- Died: after 960
- Noble family: House of Montmorency
- Spouse: Hildegarde of Blois
- Issue: Bouchard II of Montmorency

= Bouchard I of Montmorency =

French knight

Bouchard de Bray, also Bouchard I of Montmorency (died after 960 and before 966) was a French knight from the Tenth Century. He was the ancestor of the noble House of Montmorency and the noble House of Montlhery.

== Life ==
He belongs to the family of the Alberic-Walter-Burchard, very present in the Province of Sens with two archbishops.

Bouchard was the keeper of the archbishopric castle of Bray-sur-Seine. This investiture was contested by the local family of the Bosonids.

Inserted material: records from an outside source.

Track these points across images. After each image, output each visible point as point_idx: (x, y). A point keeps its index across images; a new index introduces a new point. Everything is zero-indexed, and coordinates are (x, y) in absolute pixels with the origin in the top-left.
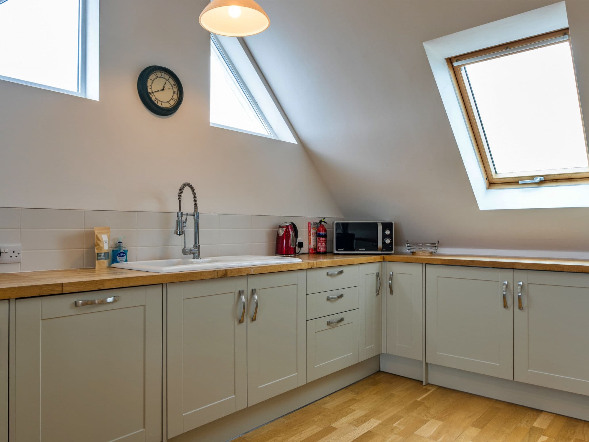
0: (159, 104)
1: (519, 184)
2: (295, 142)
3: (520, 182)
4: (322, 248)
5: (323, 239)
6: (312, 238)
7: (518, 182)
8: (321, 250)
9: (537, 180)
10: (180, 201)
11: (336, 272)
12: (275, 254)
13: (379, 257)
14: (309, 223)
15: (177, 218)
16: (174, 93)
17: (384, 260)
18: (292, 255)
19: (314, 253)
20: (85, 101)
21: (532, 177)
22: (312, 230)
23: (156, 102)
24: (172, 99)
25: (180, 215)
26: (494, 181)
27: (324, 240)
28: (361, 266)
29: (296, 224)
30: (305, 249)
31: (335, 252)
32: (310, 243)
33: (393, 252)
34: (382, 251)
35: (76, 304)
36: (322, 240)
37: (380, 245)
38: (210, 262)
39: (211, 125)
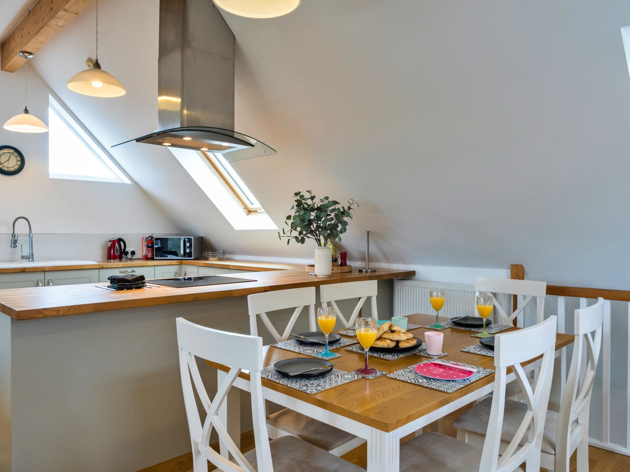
0: (6, 169)
1: (258, 212)
2: (131, 183)
4: (149, 256)
5: (151, 249)
6: (144, 248)
8: (149, 257)
10: (14, 228)
11: (130, 271)
12: (107, 260)
13: (176, 261)
14: (143, 238)
15: (12, 238)
16: (17, 161)
17: (181, 264)
18: (118, 260)
19: (145, 259)
22: (144, 243)
23: (3, 168)
24: (13, 167)
25: (14, 235)
26: (251, 210)
27: (151, 250)
28: (156, 267)
29: (124, 239)
30: (139, 255)
31: (155, 258)
32: (143, 252)
33: (192, 258)
34: (184, 257)
36: (150, 250)
37: (182, 252)
39: (51, 177)
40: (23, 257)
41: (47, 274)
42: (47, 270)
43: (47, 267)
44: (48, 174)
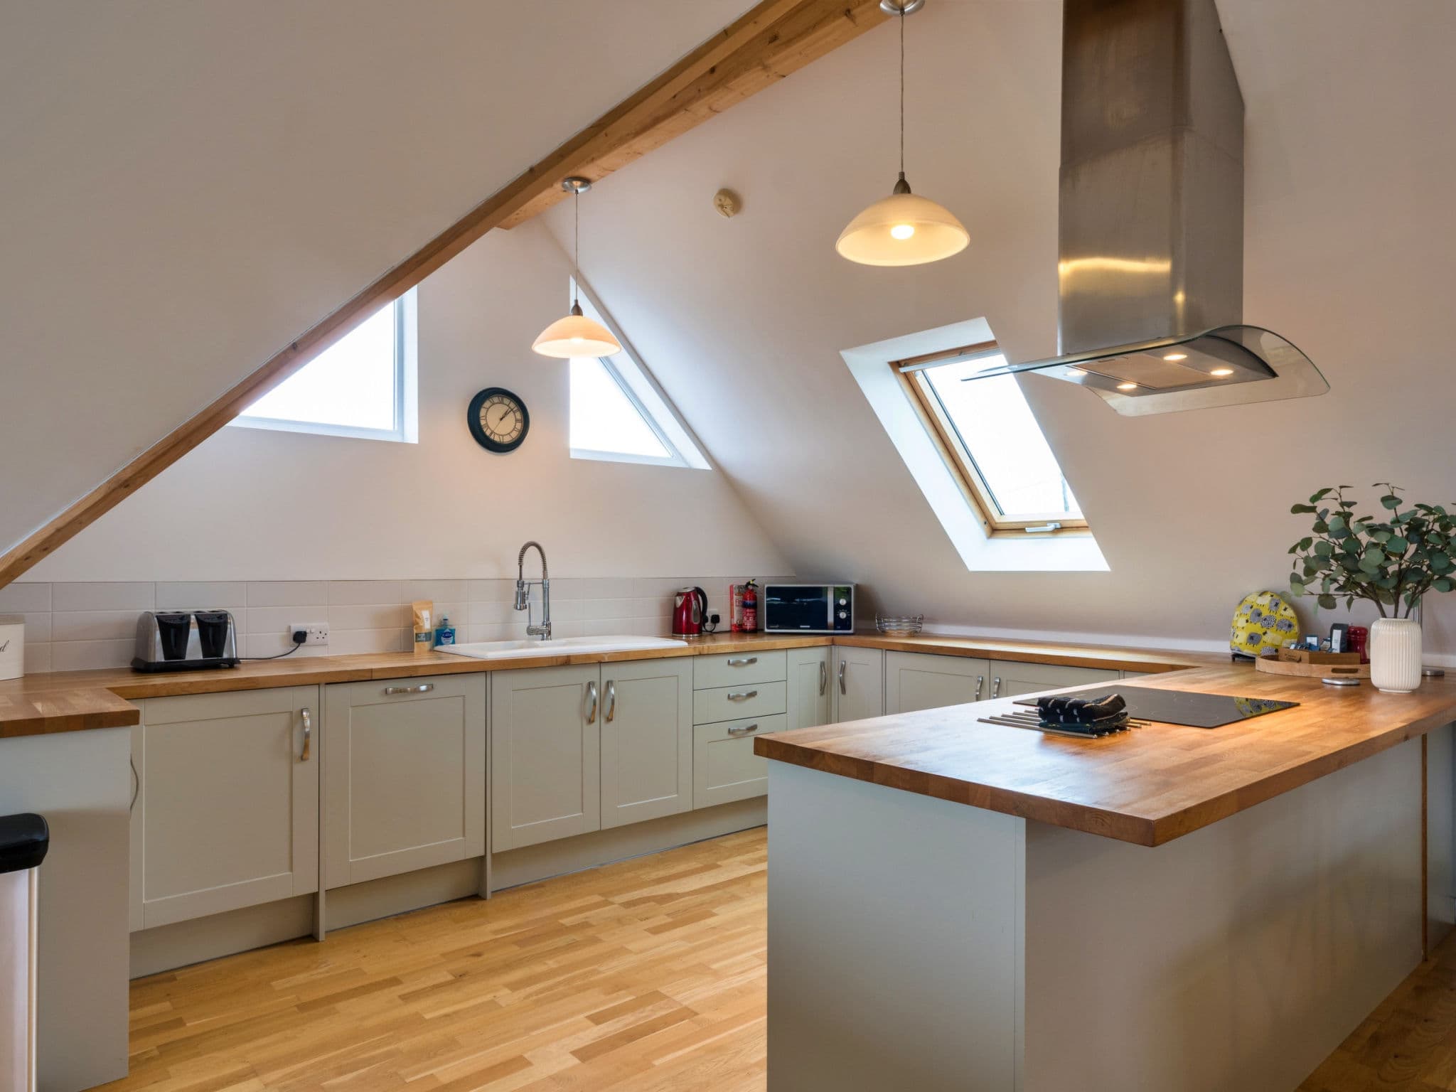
0: (497, 439)
1: (1027, 533)
2: (708, 467)
3: (1028, 530)
4: (749, 625)
5: (752, 610)
6: (736, 609)
7: (1024, 529)
8: (748, 628)
9: (1051, 527)
10: (521, 566)
11: (745, 661)
12: (671, 634)
13: (823, 638)
14: (731, 587)
15: (517, 588)
16: (517, 421)
17: (833, 644)
18: (696, 635)
19: (738, 631)
20: (402, 446)
21: (1045, 523)
22: (735, 597)
23: (492, 437)
24: (514, 429)
25: (520, 584)
26: (999, 526)
27: (752, 612)
28: (790, 653)
29: (703, 589)
30: (724, 624)
31: (766, 630)
32: (732, 617)
33: (851, 631)
34: (835, 629)
35: (386, 691)
36: (750, 613)
37: (831, 619)
38: (564, 645)
39: (573, 456)
40: (531, 631)
41: (605, 669)
42: (607, 660)
43: (606, 654)
44: (567, 451)
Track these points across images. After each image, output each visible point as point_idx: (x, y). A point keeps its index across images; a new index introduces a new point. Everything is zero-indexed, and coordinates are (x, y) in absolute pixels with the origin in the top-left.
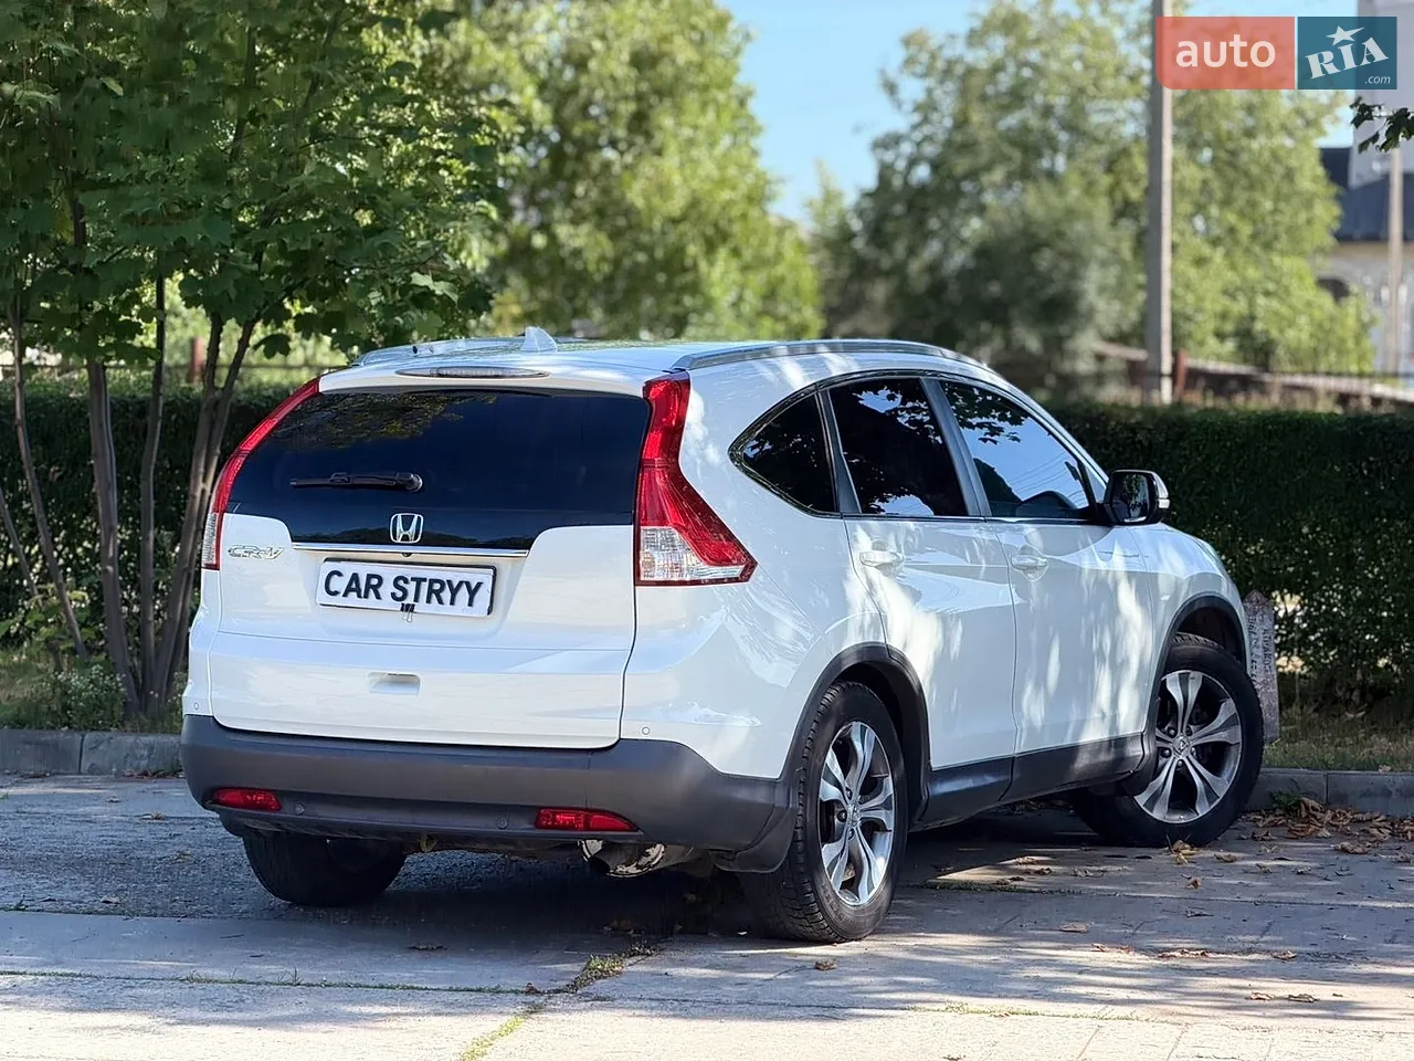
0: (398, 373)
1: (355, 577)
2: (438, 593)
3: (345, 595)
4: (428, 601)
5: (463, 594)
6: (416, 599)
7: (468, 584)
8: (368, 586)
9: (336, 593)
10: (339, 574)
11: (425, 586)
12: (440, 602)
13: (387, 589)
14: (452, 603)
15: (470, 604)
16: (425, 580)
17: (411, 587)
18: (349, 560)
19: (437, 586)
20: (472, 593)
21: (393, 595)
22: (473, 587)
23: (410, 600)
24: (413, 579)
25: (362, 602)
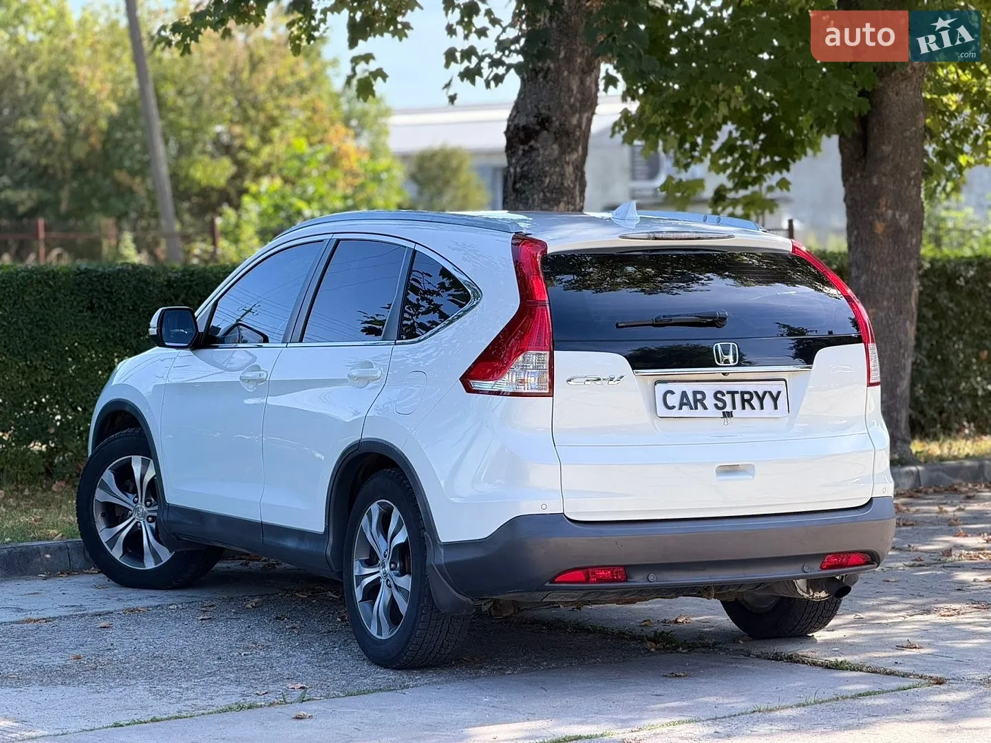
0: (620, 237)
1: (684, 394)
2: (749, 401)
3: (680, 408)
4: (744, 408)
5: (768, 400)
6: (734, 407)
7: (770, 393)
8: (696, 401)
9: (673, 407)
10: (672, 393)
11: (738, 397)
12: (753, 408)
13: (710, 401)
14: (762, 408)
15: (776, 408)
16: (737, 392)
17: (728, 398)
18: (674, 381)
19: (747, 397)
20: (775, 399)
21: (716, 405)
22: (775, 395)
23: (729, 408)
24: (728, 392)
25: (693, 413)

Bouchard founded the priory of Saint-Sauveur-lès-Bray just north of the castle on the opposite bank of the Seine. He brought there the relics (c. 958) of saint Paterne and saint Pavace.

He married Hildegarde de Blois, a daughter of Theobald I, Count of Blois. His offspring were Bouchard II, le Barbu (the Bearded); Thibault de Bray, of Montlhéry, and Albéric, Lord of Vihiers. The dowry attached to Hildegarde might have been the land of the priory of Saint-Sauveur as it is issued from the stronghold lands of Centumliis or Cent-Ulmis hold by Theobald I and his son Theobald.

Boso probably taking advantage of the invasion of the kingdom by Bruno of Cologne in 960, burned down the town of Bray and recaptured the castle. The first Bouchard died shortly after because his widow Hildegarde eventually asked for the support of Count Renard I of Sens. The count of Sens used a kind of "right to spoil" on the castle of Bray but also on the priory since he took the relics back in his main keep in Sens. And if, according to the chronicle of Sens, the Count of Blois Theobald I pressured upon Renard of Sens to recover the relics of Saint-Sauveur, it is because the latter had gone beyond his right, the priory being in the county of Provins and not in the county of Sens. Odo I of Blois recovered most of the property and rights of Saint-Sauveur and united this priory to the Chartres abbey of Bonneval.

Hildegarde's young children came out weakened after these events. By showing their loyalty to the Duke of the Franks, Hugues Capet, after 978, that they will be able to bounce back, especially in Montmorency.